弁護士に受任してもらい任意整理をした場合は、債務者(借金をしている人)が自ら債権者(消費者金融など)と連絡をとる機会がなく、債権者との連絡は全て弁護士が担当します。

そのため、債権者と直接連絡をとっている弁護士が前倒し返済を伝えた方が話が通りやすくなります。

自ら前倒し返済を申し出る

弁護士を間に入れずに任意整理をした場合や、何かしらの理由で弁護士を間に入れたくない場合は、自ら申し出る事で前倒し返済の了承を得る事も可能です。

各金融機関や貸金業者は、任意整理に関する担当者を抱えていますので、電話で問い合わせてみましょう。詳細な連絡先が分からない場合は、お客様サポートなどでも構いません。

上手くいけば、その場で担当者に繋げてもらえますし、そうでない場合も、折り返しの連絡をもらえるはずです。

前述のように、基本的に前倒し返済で債権者側が不利益になる事はありませんので、ほとんどのケースで前倒し返済の了承を得られるはずです。

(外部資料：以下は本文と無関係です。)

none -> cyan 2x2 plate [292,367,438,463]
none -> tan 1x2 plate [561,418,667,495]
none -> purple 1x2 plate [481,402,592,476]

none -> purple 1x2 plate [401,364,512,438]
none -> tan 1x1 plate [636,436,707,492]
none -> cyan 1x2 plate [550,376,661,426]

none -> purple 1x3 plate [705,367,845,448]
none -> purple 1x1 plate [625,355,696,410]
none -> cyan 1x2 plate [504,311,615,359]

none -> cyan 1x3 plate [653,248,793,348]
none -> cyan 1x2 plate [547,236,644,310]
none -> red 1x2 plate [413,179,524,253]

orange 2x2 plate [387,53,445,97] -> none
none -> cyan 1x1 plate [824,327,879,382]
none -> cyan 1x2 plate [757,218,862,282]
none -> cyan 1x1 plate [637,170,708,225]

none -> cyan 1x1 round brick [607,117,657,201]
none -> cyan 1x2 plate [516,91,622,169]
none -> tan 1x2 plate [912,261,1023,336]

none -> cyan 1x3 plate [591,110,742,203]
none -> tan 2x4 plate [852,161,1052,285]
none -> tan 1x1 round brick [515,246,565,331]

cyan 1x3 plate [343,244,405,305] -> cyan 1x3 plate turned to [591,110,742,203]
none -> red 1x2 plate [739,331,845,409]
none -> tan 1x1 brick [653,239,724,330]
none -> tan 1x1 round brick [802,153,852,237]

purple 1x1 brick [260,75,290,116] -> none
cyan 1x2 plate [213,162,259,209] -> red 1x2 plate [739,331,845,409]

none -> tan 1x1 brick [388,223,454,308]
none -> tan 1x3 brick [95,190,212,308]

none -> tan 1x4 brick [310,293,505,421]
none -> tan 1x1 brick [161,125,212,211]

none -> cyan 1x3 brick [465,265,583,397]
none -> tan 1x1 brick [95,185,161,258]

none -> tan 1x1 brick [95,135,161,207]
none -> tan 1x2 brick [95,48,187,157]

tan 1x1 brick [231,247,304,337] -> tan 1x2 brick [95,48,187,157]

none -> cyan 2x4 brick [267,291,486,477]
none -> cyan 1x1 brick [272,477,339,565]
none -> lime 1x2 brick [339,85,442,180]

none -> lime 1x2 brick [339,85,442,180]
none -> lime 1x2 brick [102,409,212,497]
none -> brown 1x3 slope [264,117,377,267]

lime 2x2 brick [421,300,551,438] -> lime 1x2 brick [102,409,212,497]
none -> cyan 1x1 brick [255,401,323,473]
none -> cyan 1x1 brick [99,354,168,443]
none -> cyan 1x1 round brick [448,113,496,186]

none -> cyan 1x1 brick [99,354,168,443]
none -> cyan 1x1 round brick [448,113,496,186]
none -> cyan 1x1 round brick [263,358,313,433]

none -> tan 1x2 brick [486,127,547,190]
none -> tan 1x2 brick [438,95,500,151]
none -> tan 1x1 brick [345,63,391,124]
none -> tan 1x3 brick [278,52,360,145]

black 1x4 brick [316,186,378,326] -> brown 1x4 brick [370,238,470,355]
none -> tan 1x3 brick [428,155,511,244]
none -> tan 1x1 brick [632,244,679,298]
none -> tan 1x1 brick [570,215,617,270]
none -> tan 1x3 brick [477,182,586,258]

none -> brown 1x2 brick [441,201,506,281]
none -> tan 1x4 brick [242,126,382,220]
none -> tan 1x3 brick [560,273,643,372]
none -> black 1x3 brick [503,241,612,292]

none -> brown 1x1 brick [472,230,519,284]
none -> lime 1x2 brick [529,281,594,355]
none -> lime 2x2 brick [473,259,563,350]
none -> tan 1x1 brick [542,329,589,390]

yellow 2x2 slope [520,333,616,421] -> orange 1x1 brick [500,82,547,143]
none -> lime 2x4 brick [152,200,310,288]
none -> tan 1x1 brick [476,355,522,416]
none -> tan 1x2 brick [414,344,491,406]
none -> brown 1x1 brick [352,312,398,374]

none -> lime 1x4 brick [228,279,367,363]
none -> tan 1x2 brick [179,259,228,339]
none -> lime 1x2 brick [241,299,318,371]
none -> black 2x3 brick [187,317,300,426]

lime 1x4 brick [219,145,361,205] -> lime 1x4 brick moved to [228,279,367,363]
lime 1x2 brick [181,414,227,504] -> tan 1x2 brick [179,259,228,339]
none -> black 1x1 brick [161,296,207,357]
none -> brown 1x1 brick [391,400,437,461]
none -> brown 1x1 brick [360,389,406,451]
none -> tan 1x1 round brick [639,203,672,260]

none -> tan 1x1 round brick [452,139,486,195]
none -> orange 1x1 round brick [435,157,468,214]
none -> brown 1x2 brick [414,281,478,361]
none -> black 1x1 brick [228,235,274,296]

くれぐれも了承を得る前に、多額の入金はしないようにして下さい。混乱を招きますし、信用を得られなくなります。

具体的な前倒し返済の方法は、債権者側の指示に従うようにしましょう。

前倒し返済をする意味は?

通常の借金であれば、前倒しで返済するほど支払う利息が少なく済むので、前倒しの返済は金銭的メリットに繋がります。

しかし、任意整理に関しては、ほとんどのケースで任意整理後の利息がカットされるので前倒しの返済をしても和解書通りの返済をしても、返済総額には違いが出ません。

そのため、任意整理の前倒し返済には金銭的メリットがないという事になります。

しかし、返済期間が短くなる、もしくは前倒しで完済できることで、借金問題から早く解放されるメリットはけして小さいものではないでしょう。

ましてや、任意整理をした返済となると精神的にも負担になってしまうかもしれません。

返済してしまえば、返済できないリスクも無くなりますし、毎月返済に充てるお金の捻出を考える必要もなくなります。

借金問題から解放されるのは、任意整理をした時ではなく、全ての借金が返済し終わった時。前倒し返済のメリットはこういった部分にあります。

無理な前倒し返済は厳禁

任意整理の返済から早く解放されたいがために、無理をして前倒し返済をする人がいますが、それで生活が苦しくなるようでは、元も子もありません。

任意整理の前倒し返済は、あくまでも5年という長い期間の中で余裕資金ができた時のみにするべきことです。

前述にもあるように、前倒ししたところで返済総額が変わるわけではありません。無理をしてまでする事ではないのです。

くれぐれもこの点に重きを置いて検討するようにして下さい。